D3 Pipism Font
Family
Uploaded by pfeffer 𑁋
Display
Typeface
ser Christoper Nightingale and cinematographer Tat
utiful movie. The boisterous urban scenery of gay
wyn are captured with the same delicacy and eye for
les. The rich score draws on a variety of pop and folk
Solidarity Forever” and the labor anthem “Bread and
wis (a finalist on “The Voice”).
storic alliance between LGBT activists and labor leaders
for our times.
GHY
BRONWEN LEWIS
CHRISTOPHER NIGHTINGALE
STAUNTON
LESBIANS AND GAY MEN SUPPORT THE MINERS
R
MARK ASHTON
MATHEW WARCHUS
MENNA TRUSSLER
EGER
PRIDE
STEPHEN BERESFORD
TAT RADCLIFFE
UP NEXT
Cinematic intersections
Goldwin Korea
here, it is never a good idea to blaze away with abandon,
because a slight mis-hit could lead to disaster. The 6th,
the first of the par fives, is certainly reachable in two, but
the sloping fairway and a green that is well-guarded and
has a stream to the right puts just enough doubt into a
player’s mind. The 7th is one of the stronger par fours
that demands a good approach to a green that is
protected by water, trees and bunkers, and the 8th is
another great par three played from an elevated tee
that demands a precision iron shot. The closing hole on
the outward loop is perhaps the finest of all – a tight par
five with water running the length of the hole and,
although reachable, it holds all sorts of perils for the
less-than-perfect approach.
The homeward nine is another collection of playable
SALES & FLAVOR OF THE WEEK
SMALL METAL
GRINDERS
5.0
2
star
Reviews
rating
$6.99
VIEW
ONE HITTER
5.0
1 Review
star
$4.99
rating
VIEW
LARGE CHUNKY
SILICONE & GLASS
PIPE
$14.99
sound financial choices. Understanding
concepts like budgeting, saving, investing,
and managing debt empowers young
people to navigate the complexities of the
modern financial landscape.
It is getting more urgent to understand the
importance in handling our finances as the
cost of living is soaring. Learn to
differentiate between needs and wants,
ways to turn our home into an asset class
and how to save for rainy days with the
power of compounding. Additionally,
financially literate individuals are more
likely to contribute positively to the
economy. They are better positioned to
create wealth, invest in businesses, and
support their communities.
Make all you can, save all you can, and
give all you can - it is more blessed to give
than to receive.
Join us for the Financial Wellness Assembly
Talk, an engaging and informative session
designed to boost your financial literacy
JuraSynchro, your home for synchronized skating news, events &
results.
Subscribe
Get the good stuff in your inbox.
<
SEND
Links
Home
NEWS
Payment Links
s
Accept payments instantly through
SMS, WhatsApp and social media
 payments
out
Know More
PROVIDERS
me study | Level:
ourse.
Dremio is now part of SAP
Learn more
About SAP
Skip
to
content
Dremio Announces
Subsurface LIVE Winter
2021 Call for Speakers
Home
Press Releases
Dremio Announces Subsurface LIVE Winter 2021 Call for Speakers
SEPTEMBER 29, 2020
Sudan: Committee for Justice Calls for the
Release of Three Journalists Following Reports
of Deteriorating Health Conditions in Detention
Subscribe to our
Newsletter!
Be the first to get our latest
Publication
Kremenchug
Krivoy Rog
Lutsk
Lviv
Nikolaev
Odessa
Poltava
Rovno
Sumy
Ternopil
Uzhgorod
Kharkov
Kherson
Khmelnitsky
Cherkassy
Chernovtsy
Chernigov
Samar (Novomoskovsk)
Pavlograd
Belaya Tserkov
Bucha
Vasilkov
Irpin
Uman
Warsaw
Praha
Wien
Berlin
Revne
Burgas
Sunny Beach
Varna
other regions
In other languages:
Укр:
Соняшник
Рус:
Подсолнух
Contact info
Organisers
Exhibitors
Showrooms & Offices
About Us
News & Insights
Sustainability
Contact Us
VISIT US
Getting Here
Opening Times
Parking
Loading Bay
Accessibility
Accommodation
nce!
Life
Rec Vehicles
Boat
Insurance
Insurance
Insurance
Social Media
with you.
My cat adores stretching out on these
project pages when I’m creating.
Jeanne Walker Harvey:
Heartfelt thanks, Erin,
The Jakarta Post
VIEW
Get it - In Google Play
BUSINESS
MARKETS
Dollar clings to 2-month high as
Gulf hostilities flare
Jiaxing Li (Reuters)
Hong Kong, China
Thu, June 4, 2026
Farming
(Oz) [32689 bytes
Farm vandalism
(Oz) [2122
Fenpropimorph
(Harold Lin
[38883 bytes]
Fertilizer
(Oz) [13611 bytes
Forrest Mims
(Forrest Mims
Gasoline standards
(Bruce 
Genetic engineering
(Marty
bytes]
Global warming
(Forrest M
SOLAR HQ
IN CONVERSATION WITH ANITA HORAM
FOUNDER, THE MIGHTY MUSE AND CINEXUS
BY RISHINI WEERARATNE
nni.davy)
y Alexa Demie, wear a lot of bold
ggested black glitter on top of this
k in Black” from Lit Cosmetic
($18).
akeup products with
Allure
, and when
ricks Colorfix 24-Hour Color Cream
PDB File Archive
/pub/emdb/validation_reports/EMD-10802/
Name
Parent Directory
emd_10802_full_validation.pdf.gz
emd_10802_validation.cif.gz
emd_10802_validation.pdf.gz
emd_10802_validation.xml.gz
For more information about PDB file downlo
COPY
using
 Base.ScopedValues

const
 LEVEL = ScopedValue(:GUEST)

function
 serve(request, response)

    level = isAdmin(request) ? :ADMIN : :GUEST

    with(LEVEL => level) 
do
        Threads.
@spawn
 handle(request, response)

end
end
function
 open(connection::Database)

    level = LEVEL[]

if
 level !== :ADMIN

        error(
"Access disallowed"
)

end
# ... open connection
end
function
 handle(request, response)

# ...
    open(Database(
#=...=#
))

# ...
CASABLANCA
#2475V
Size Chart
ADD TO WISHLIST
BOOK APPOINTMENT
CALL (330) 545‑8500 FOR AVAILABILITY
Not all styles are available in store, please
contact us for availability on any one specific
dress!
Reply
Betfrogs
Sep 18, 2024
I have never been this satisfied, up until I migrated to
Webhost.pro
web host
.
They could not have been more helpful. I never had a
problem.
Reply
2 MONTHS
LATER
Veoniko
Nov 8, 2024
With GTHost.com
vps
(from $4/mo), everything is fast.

#####

■ **Aim of the task**:
Reproduce, word for word, the part of the items that runs from the very first line through the line containing "another great par", with both ends included.

■ **Solution**:
D3 Pipism Font
Family
Uploaded by pfeffer 𑁋
Display
Typeface
ser Christoper Nightingale and cinematographer Tat
utiful movie. The boisterous urban scenery of gay
wyn are captured with the same delicacy and eye for
les. The rich score draws on a variety of pop and folk
Solidarity Forever” and the labor anthem “Bread and
wis (a finalist on “The Voice”).
storic alliance between LGBT activists and labor leaders
for our times.
GHY
BRONWEN LEWIS
CHRISTOPHER NIGHTINGALE
STAUNTON
LESBIANS AND GAY MEN SUPPORT THE MINERS
R
MARK ASHTON
MATHEW WARCHUS
MENNA TRUSSLER
EGER
PRIDE
STEPHEN BERESFORD
TAT RADCLIFFE
UP NEXT
Cinematic intersections
Goldwin Korea
here, it is never a good idea to blaze away with abandon,
because a slight mis-hit could lead to disaster. The 6th,
the first of the par fives, is certainly reachable in two, but
the sloping fairway and a green that is well-guarded and
has a stream to the right puts just enough doubt into a
player’s mind. The 7th is one of the stronger par fours
that demands a good approach to a green that is
protected by water, trees and bunkers, and the 8th is
another great par three played from an elevated tee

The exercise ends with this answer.